Dataset records:
******

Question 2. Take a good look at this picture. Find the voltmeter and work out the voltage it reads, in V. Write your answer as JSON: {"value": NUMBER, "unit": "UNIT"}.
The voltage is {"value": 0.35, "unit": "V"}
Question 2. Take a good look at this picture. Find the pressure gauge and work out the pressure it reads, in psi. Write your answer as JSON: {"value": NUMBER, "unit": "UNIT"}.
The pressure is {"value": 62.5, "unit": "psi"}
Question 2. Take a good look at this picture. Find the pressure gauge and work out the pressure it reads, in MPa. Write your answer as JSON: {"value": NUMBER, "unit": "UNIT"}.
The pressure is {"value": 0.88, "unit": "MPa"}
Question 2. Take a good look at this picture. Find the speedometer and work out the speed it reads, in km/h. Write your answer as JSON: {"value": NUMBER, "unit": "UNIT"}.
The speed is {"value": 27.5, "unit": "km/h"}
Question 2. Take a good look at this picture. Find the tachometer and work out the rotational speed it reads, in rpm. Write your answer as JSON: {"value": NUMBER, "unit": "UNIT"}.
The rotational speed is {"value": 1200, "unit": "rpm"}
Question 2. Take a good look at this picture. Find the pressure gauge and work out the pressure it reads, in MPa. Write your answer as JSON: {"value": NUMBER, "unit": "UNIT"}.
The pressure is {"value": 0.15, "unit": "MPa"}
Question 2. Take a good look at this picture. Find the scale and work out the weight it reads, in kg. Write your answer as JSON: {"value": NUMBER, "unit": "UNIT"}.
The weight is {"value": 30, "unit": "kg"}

******

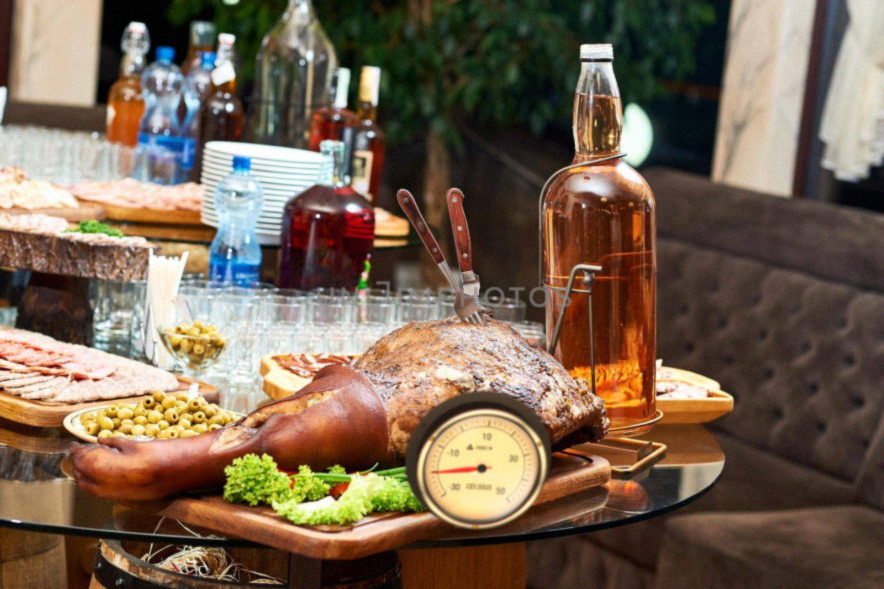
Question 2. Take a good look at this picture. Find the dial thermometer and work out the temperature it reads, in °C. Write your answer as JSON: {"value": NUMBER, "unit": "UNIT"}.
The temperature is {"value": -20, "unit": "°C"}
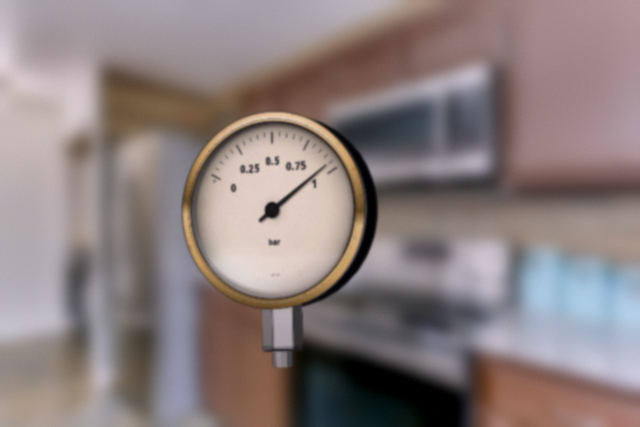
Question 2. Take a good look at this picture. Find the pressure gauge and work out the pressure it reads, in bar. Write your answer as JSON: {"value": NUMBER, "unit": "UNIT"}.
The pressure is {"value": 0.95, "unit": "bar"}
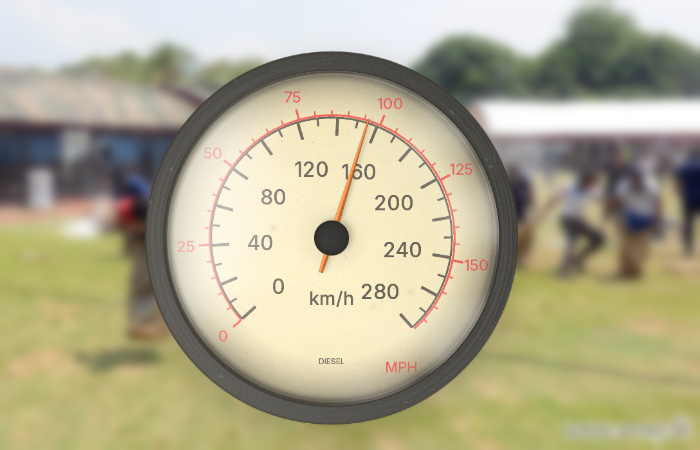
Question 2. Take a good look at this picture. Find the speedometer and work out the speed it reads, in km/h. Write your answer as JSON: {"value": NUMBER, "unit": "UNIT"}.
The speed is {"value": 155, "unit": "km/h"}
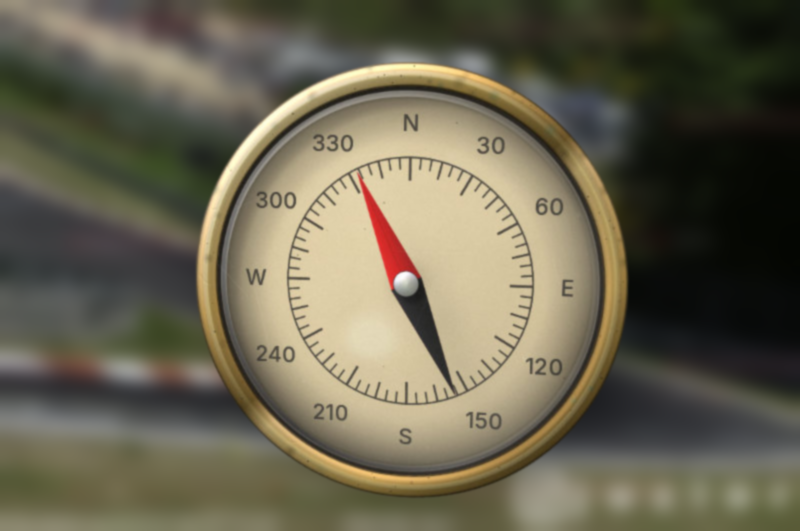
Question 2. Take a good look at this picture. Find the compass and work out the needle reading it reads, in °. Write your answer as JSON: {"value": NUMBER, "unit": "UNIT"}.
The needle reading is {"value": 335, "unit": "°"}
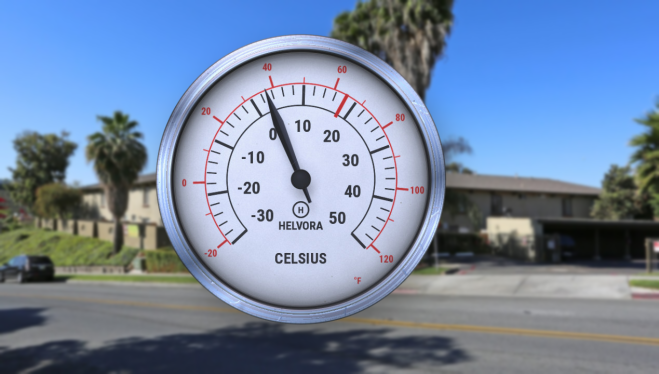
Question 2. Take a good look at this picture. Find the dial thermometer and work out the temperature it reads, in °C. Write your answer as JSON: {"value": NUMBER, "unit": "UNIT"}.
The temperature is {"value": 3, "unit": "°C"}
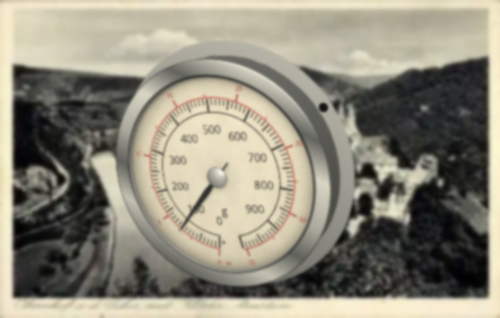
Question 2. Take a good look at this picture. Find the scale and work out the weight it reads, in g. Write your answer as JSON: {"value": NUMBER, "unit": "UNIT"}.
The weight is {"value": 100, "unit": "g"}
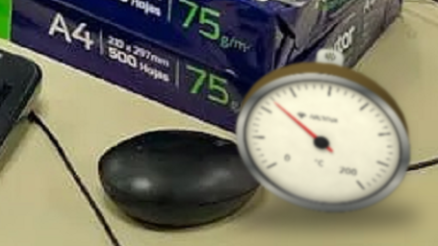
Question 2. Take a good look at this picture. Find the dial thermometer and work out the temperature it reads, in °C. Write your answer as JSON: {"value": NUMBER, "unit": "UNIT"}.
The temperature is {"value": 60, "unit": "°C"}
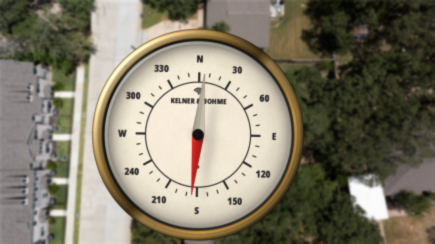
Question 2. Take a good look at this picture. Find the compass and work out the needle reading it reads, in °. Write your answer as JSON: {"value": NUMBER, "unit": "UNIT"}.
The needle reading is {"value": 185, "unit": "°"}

******

Try it:
Put the lines above into a numbered list, starting at the line that contains "Find the voltmeter" and ending at the line that contains "The rotational speed is". Leave out any blank lines.

Expected answer:
1. Question 2. Take a good look at this picture. Find the voltmeter and work out the voltage it reads, in V. Write your answer as JSON: {"value": NUMBER, "unit": "UNIT"}.
2. The voltage is {"value": 0.35, "unit": "V"}
3. Question 2. Take a good look at this picture. Find the pressure gauge and work out the pressure it reads, in psi. Write your answer as JSON: {"value": NUMBER, "unit": "UNIT"}.
4. The pressure is {"value": 62.5, "unit": "psi"}
5. Question 2. Take a good look at this picture. Find the pressure gauge and work out the pressure it reads, in MPa. Write your answer as JSON: {"value": NUMBER, "unit": "UNIT"}.
6. The pressure is {"value": 0.88, "unit": "MPa"}
7. Question 2. Take a good look at this picture. Find the speedometer and work out the speed it reads, in km/h. Write your answer as JSON: {"value": NUMBER, "unit": "UNIT"}.
8. The speed is {"value": 27.5, "unit": "km/h"}
9. Question 2. Take a good look at this picture. Find the tachometer and work out the rotational speed it reads, in rpm. Write your answer as JSON: {"value": NUMBER, "unit": "UNIT"}.
10. The rotational speed is {"value": 1200, "unit": "rpm"}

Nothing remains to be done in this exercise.